At least during the third workout of camp in the late-afternoon heat, those second-team chances seemed to be going to players who had at least been through a spring practice with the program. During one team period in particular, redshirt freshman Conner Crowell was flanked by true freshmen Joshua Perry and Luke Roberts -- a pair of early enrollees.

But there's at least one challenger that is consistently drawing praise in the early stages of camp, with true freshman Jamal Marcus again getting singled out as a potential early factor at linebacker thanks to his raw ability.

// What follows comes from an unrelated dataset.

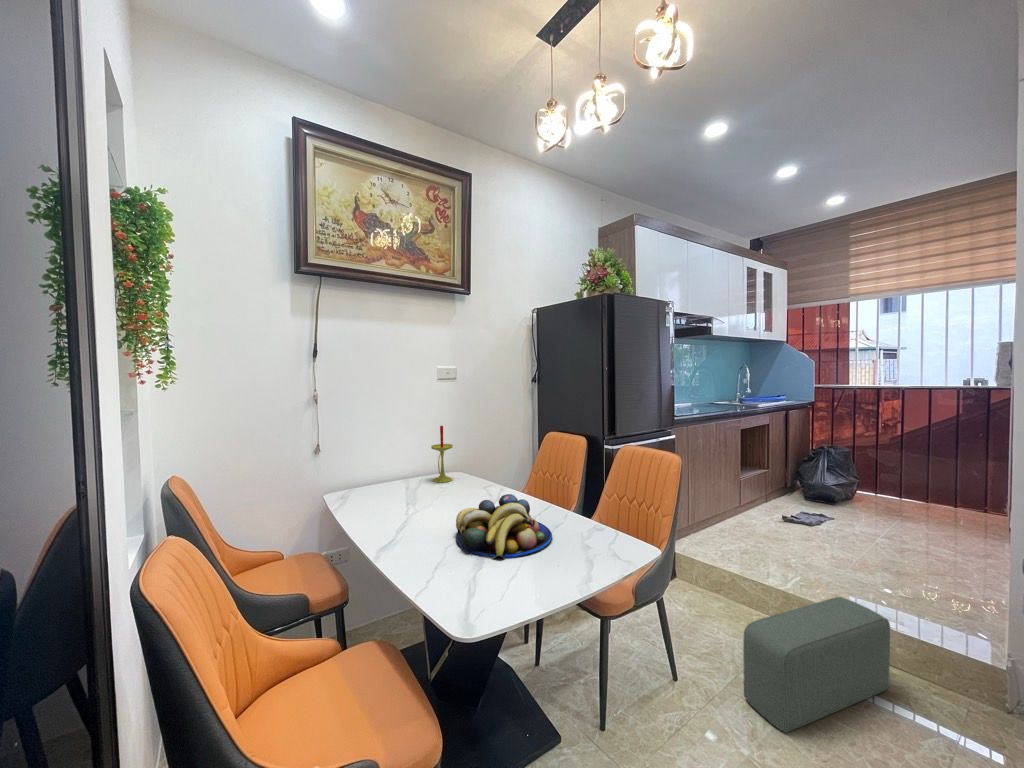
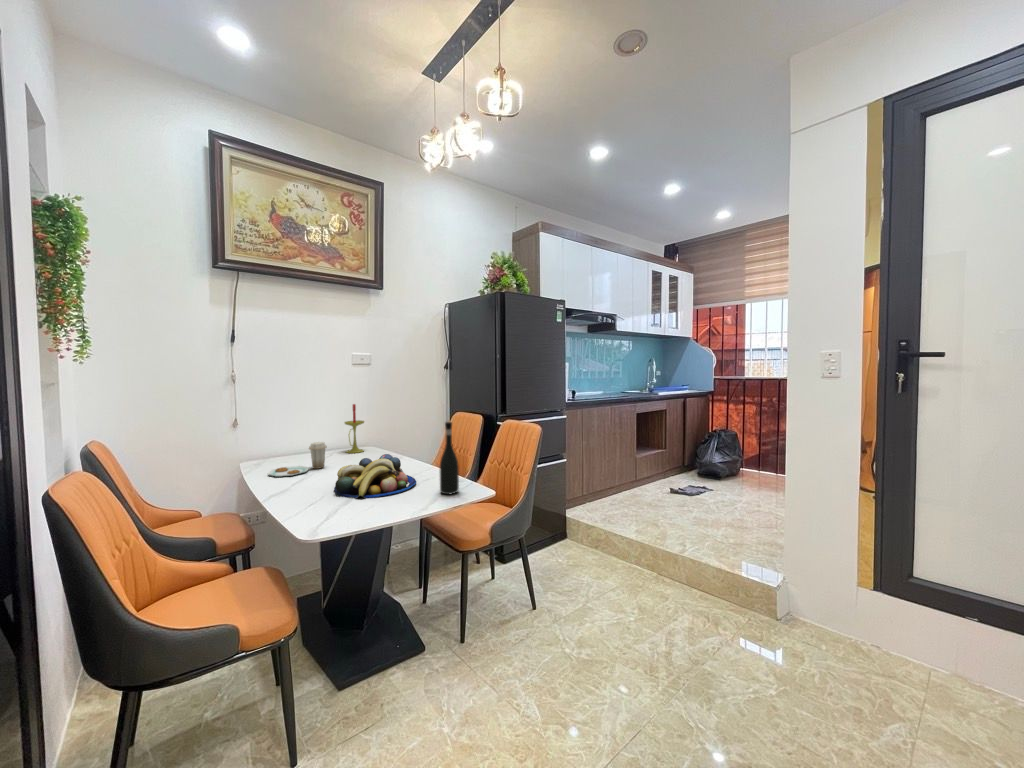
wine bottle: none [592,459,617,554] -> present [440,422,459,494]
plate: none [363,474,426,519] -> present [268,442,327,477]
pouf: present [743,597,890,732] -> none [581,539,697,637]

"There’s a guy that when you ask what’s very important, what coach (Urban) Meyer says is a core value, it’s going from Point A to Point B very, very, very fast," Fickell said. "Jamal Marcus does that. At times you have to try to control yourself as you go from Point A to Point B.

"But I can assure you I’d rather have to teach a guy how to control himself rather than teach him how to go really hard."

That problem, at least, probably wouldn't contribute to many restless evenings for Fickell. For now, it seems he's still got some things on his mind.

Double down: On the scale between 1 and 10, the Buckeyes still have plenty of room for improvement.

After spring practice, offensive coordinator Tom Herman would have rated Ohio State's ability to throw the ball as a 2.

Starting camp after a productive offseason, he doubled it on Tuesday to a 4.

And while that surely isn't where Herman might like his attack to be and definitely isn't where he's planning on it ending up, that doesn't mean he's not pleased with what he's seeing early in camp.

"Lightyears, lightyears, lightyears, lightyears better," Herman said. "We actually can throw and catch a football.

"We’re still not real good, but we’re a lot better than we were at the end of the spring. It’s a testament to our guys and how much they worked in the offseason."

The credit apparently goes to both the guys throwing and those catching, though the former has impressed quickly this month with improved footwork from Braxton Miller.

The sophomore quarterback flashed a strong arm again on Tuesday, along with an ability to fit the ball in tight spots and nice accuracy while throwing on the move. But it's not just the technical issues Miller has worked on that has helped him bump up that rating Herman gave the passing game so far.

"I think he’s a lot more mentally confident and you can see a little bounce in his step," Herman said. "He’s certainly still got a long ways to go, but you can tell he studied in the offseason and he’s worked with his wideouts in the offseason and that’s paid dividends here as we’ve started camp."

On the move: Corey "Philly" Brown might be the leading available candidate to fill the hybrid pivot position in Meyer's version of the spread offense.

But if the junior receiver is going to do it in the absence of Jordan Hall, apparently nobody has told Brown about it yet.

"Hopefully, I would love to do that," Brown said. "You know, obviously having Jordan out is bad, but hopefully I can step in and fill in for him.

"I did play running back in high school, but if the coaches want me to do it, I’ll do it. It doesn’t really matter to me."

The position requires versatility as both a rusher and a receiver, skills that Brown could bring to the table for the Buckeyes until Hall returns from the cut tendon in his right foot that is expected to keep him out for at least two games.

Brown flashed his speed and elusiveness while lined up at receiver on Tuesday, taking one short crossing pattern and turning it up field for a decent gain before being touched. He's also been working to establish himself as a reliable target for Miller by hanging on to the football, and where he lines up doesn't really make any difference there.

"I’m just trying to learn everything," Brown said. "Coach Meyer wants me to learn all the wideout spots, there’s no set position right now. Everybody is just working to become a starter, and it’s pretty much even for everybody."